Shares of Teladoc Health (TDOC -1.38%) have gotten slammed this year as the telehealth company is one of many unprofitable growth stocks that has fallen sharply this year. Through June 30, it was down 64%, according to data from S&P Global Market Intelligence.
A weak second-quarter earnings report, which included a massive write-down and a guidance cut, helped sink the stock, as did shifting market sentiment. Investors may also have started to think that Teladoc, which is often considered to be the leader in telehealth, may lack a sustainable competitive advantage. The future of telehealth also seems uncertain after the pandemic gave it a temporary bump.
As you can see from the chart below, the stock has been on a downward trajectory for most of the year.
Teladoc's first-quarter results best explain why the stock lost more than half of its value this year and is down nearly 90% from its peak earlier in the pandemic.
The telehealth stock fell 40% on April 28 as the company announced a $6.6 billion goodwill impairment for its 2020 acquisition of Livongo Health. At the time of the deal, Teladoc paid $18 billion for Livongo in an all-stock transaction. The write-down not only showed that that deal was a bust but also cast a shadow over the company's growth strategy as it's grown in large part through acquisitions in recent years. If the Livongo deal is reflective of its other acquisitions, Teladoc may be wasting shareholder capital.
The company also cut its guidance due in part to weak performance from BetterHelp, its mental health division, which is getting hit by new competition providing low-cost alternatives.
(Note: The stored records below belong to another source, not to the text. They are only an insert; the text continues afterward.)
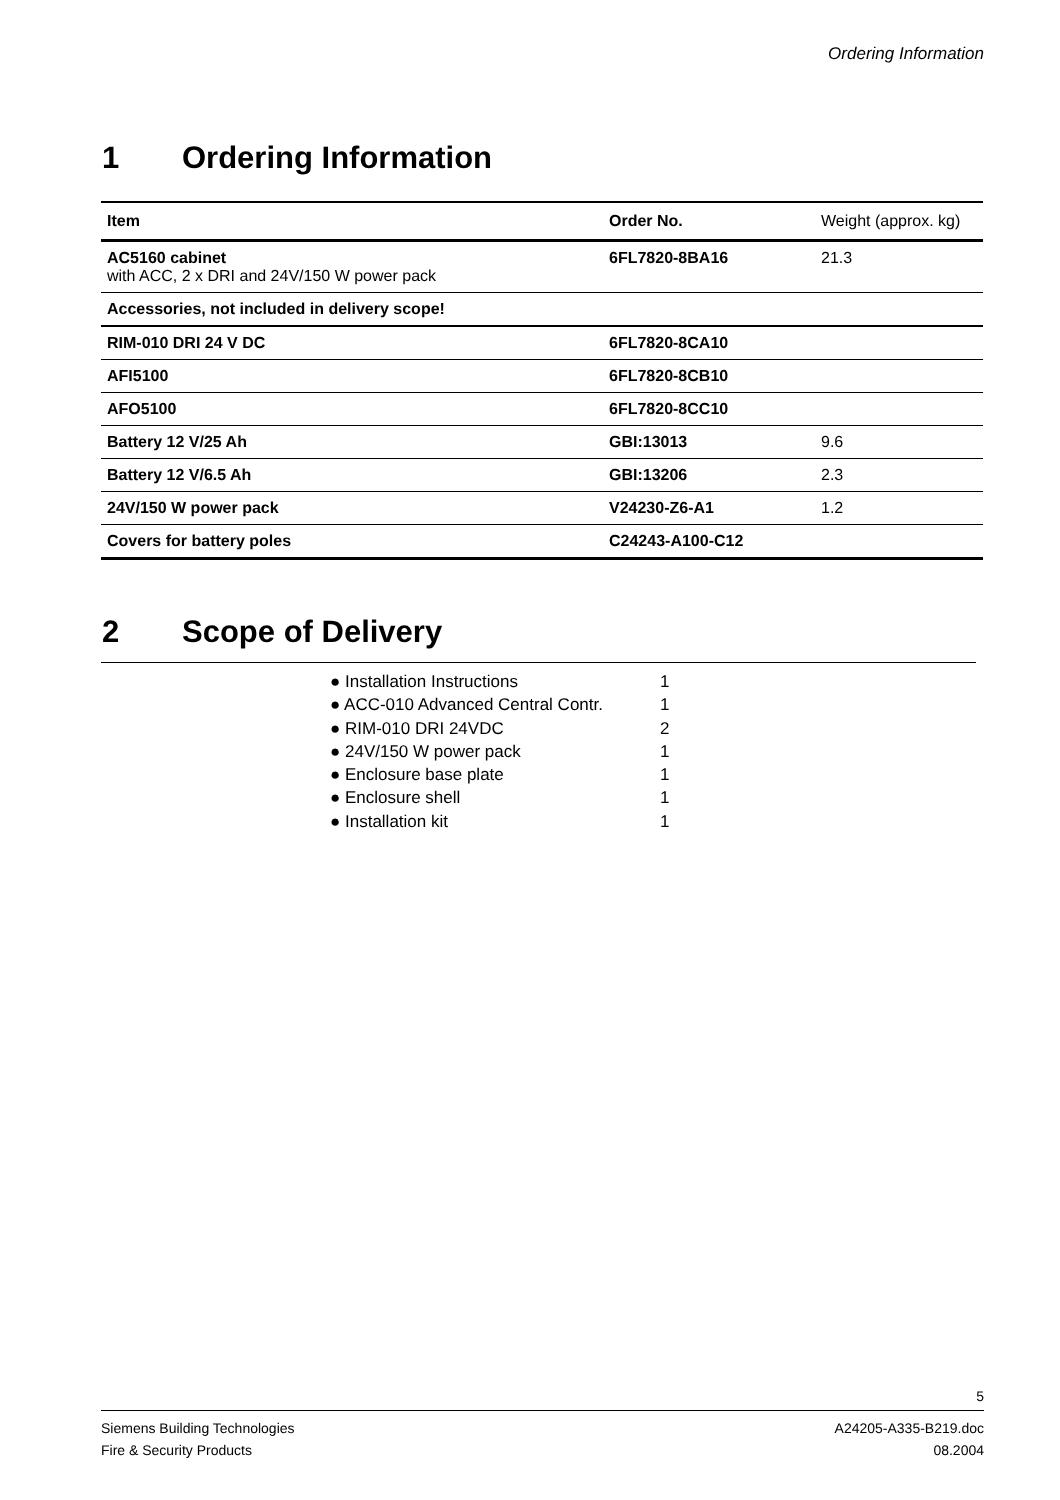Ordering Information
1 Ordering Information
| Item | Order No. | Weight (approx. kg) |
| --- | --- | --- |
| AC5160 cabinet with ACC, 2 x DRI and 24V/150 W power pack | 6FL7820-8BA16 | 21.3 |
| Accessories, not included in delivery scope! | | |
| RIM-010 DRI 24 V DC | 6FL7820-8CA10 | |
| AFI5100 | 6FL7820-8CB10 | |
| AFO5100 | 6FL7820-8CC10 | |
| Battery 12 V/25 Ah | GBI:13013 | 9.6 |
| Battery 12 V/6.5 Ah | GBI:13206 | 2.3 |
| 24V/150 W power pack | V24230-Z6-A1 | 1.2 |
| Covers for battery poles | C24243-A100-C12 | |
2 Scope of Delivery
● Installation Instructions 1
● ACC-010 Advanced Central Contr. 1
● RIM-010 DRI 24VDC 2
● 24V/150 W power pack 1
● Enclosure base plate 1
● Enclosure shell 1
● Installation kit 1
5
Siemens Building Technologies A24205-A335-B219.doc
Fire & Security Products 08.2004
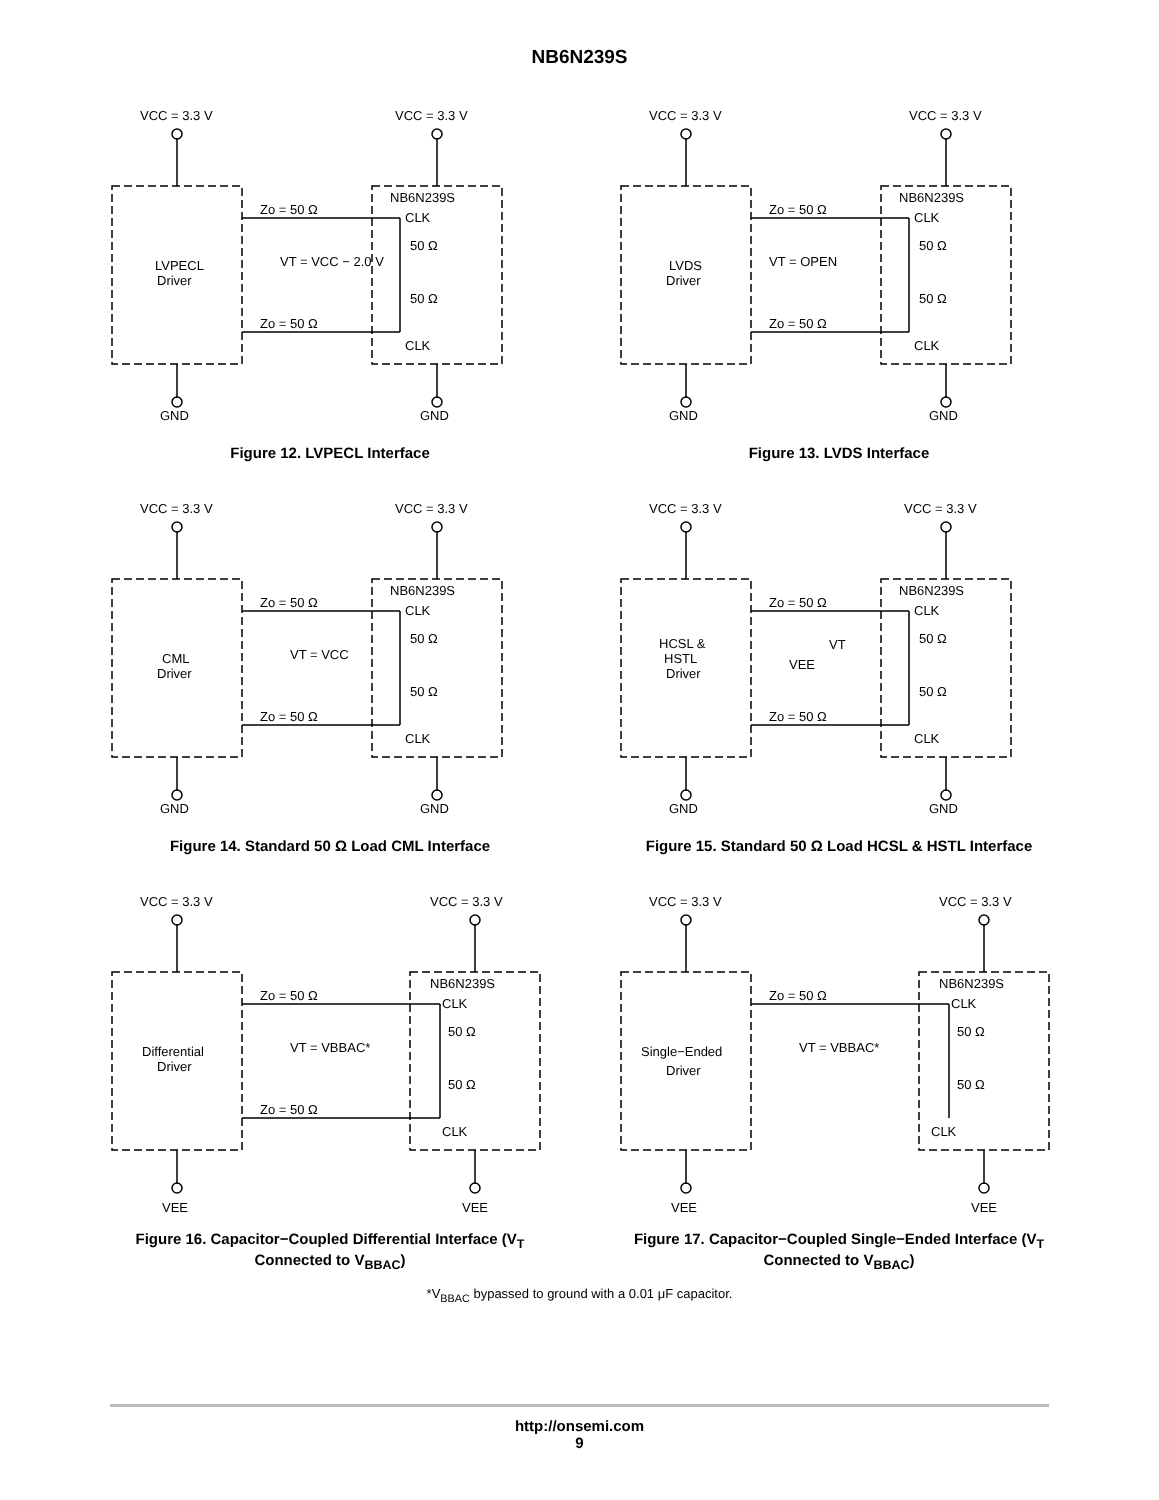NB6N239S
VCC = 3.3 V
VCC = 3.3 V
NB6N239S
CLK
50 Ω
50 Ω
CLK
Zo = 50 Ω
Zo = 50 Ω
LVPECL
Driver
VT = VCC − 2.0 V
GND
GND
Figure 12. LVPECL Interface
VCC = 3.3 V
VCC = 3.3 V
NB6N239S
CLK
50 Ω
50 Ω
CLK
Zo = 50 Ω
Zo = 50 Ω
LVDS
Driver
VT = OPEN
GND
GND
Figure 13. LVDS Interface
VCC = 3.3 V
VCC = 3.3 V
NB6N239S
CLK
50 Ω
50 Ω
CLK
Zo = 50 Ω
Zo = 50 Ω
CML
Driver
VT = VCC
GND
GND
Figure 14. Standard 50 Ω Load CML Interface
VCC = 3.3 V
VCC = 3.3 V
NB6N239S
CLK
50 Ω
50 Ω
CLK
Zo = 50 Ω
Zo = 50 Ω
HCSL &
HSTL
Driver
VT
VEE
GND
GND
Figure 15. Standard 50 Ω Load HCSL & HSTL Interface
VCC = 3.3 V
VCC = 3.3 V
NB6N239S
CLK
50 Ω
50 Ω
CLK
Zo = 50 Ω
Zo = 50 Ω
Differential
Driver
VT = VBBAC*
VEE
VEE
Figure 16. Capacitor−Coupled Differential Interface (V<sub>T</sub> Connected to V<sub>BBAC</sub>)
VCC = 3.3 V
VCC = 3.3 V
NB6N239S
CLK
50 Ω
50 Ω
CLK
Zo = 50 Ω
Single−Ended
Driver
VT = VBBAC*
VEE
VEE
Figure 17. Capacitor−Coupled Single−Ended Interface (V<sub>T</sub> Connected to V<sub>BBAC</sub>)
*V<sub>BBAC</sub> bypassed to ground with a 0.01 μF capacitor.
http://onsemi.com
9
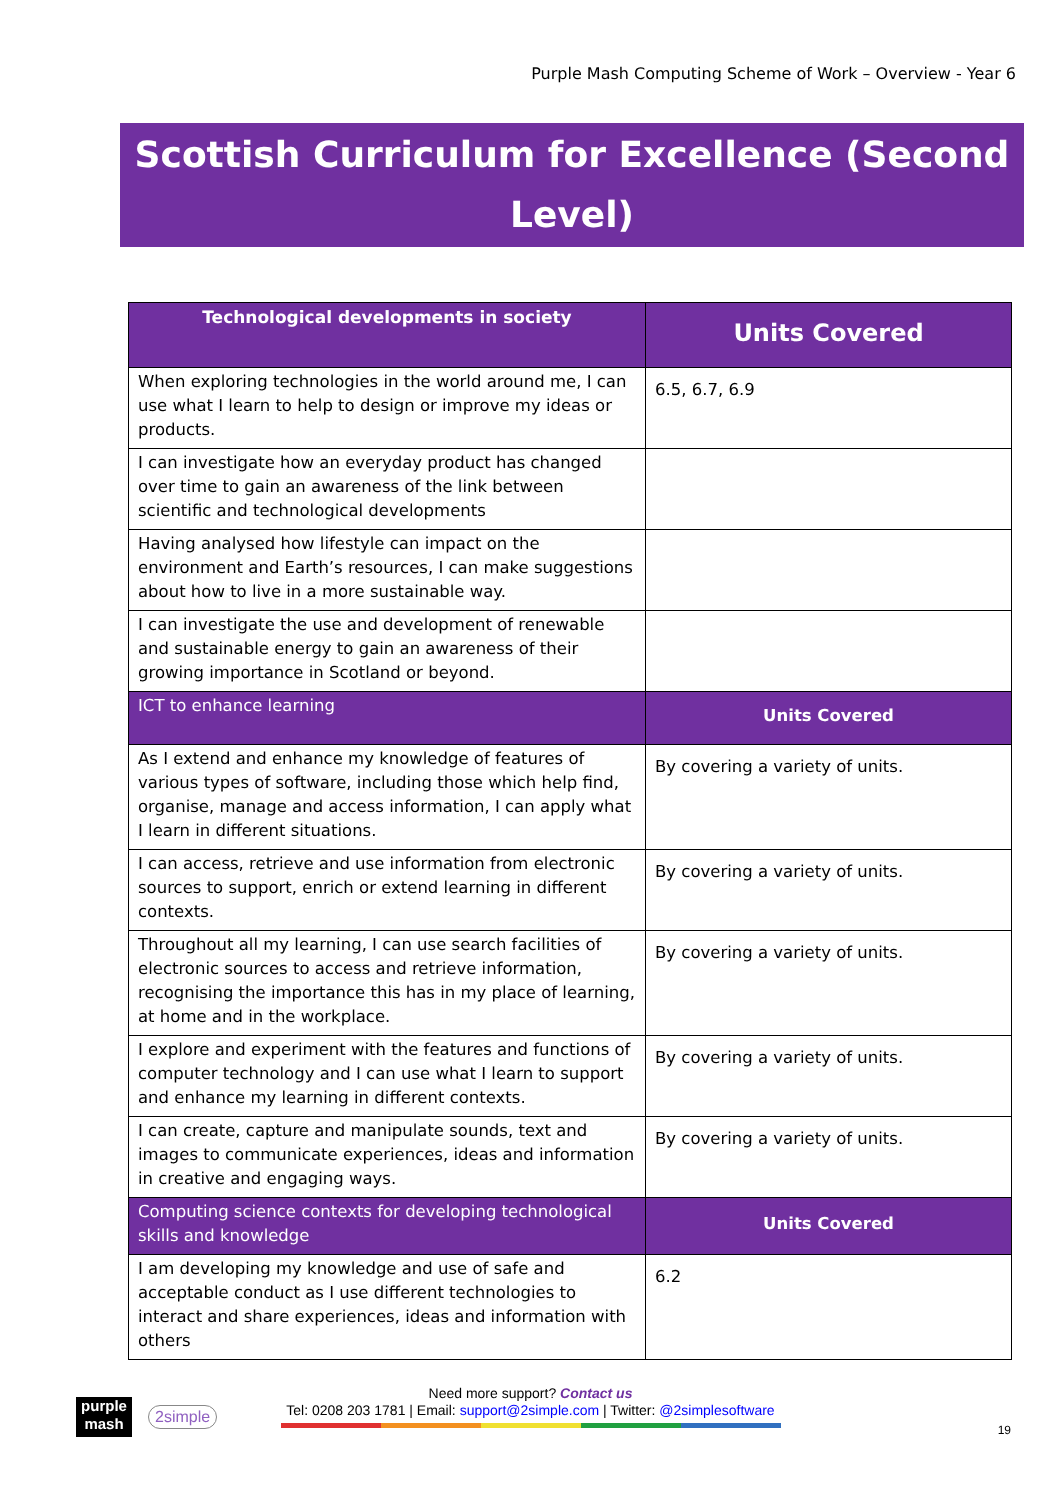Purple Mash Computing Scheme of Work – Overview - Year 6
Scottish Curriculum for Excellence (Second Level)
| Technological developments in society | Units Covered |
| --- | --- |
| When exploring technologies in the world around me, I can use what I learn to help to design or improve my ideas or products. | 6.5, 6.7, 6.9 |
| I can investigate how an everyday product has changed over time to gain an awareness of the link between scientific and technological developments | |
| Having analysed how lifestyle can impact on the environment and Earth’s resources, I can make suggestions about how to live in a more sustainable way. | |
| I can investigate the use and development of renewable and sustainable energy to gain an awareness of their growing importance in Scotland or beyond. | |
| ICT to enhance learning | Units Covered |
| As I extend and enhance my knowledge of features of various types of software, including those which help find, organise, manage and access information, I can apply what I learn in different situations. | By covering a variety of units. |
| I can access, retrieve and use information from electronic sources to support, enrich or extend learning in different contexts. | By covering a variety of units. |
| Throughout all my learning, I can use search facilities of electronic sources to access and retrieve information, recognising the importance this has in my place of learning, at home and in the workplace. | By covering a variety of units. |
| I explore and experiment with the features and functions of computer technology and I can use what I learn to support and enhance my learning in different contexts. | By covering a variety of units. |
| I can create, capture and manipulate sounds, text and images to communicate experiences, ideas and information in creative and engaging ways. | By covering a variety of units. |
| Computing science contexts for developing technological skills and knowledge | Units Covered |
| I am developing my knowledge and use of safe and acceptable conduct as I use different technologies to interact and share experiences, ideas and information with others | 6.2 |
purple mash
2simple
Need more support? Contact us
Tel: 0208 203 1781 | Email: support@2simple.com | Twitter: @2simplesoftware
19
Several analysts downgraded the stock in the wake of the earnings report, a sign that the market was losing confidence in Teladoc management. Though the company is profitable on an adjusted earnings before interest, taxes, depreciation, and amortization basis, it continues to lose money based on free cash flow and generally accepted accounting principles (GAAP) rules.
Teladoc's guidance cut also set off alarm bells because management had earlier told investors that it could deliver 25% to 30% revenue growth through 2024. However, it now expects revenue of just $2.4 billion to $2.5 billion, representing growth of less than 20%.
That's evidence that the Teladoc growth story could be coming to a halt, which is especially problematic for a company that isn't profitable. While telehealth providers should gain market share from traditional ones, there's no question that Teladoc faces rising competition, including from the likes of Amazon, and its slowing growth renders its large addressable market mostly irrelevant.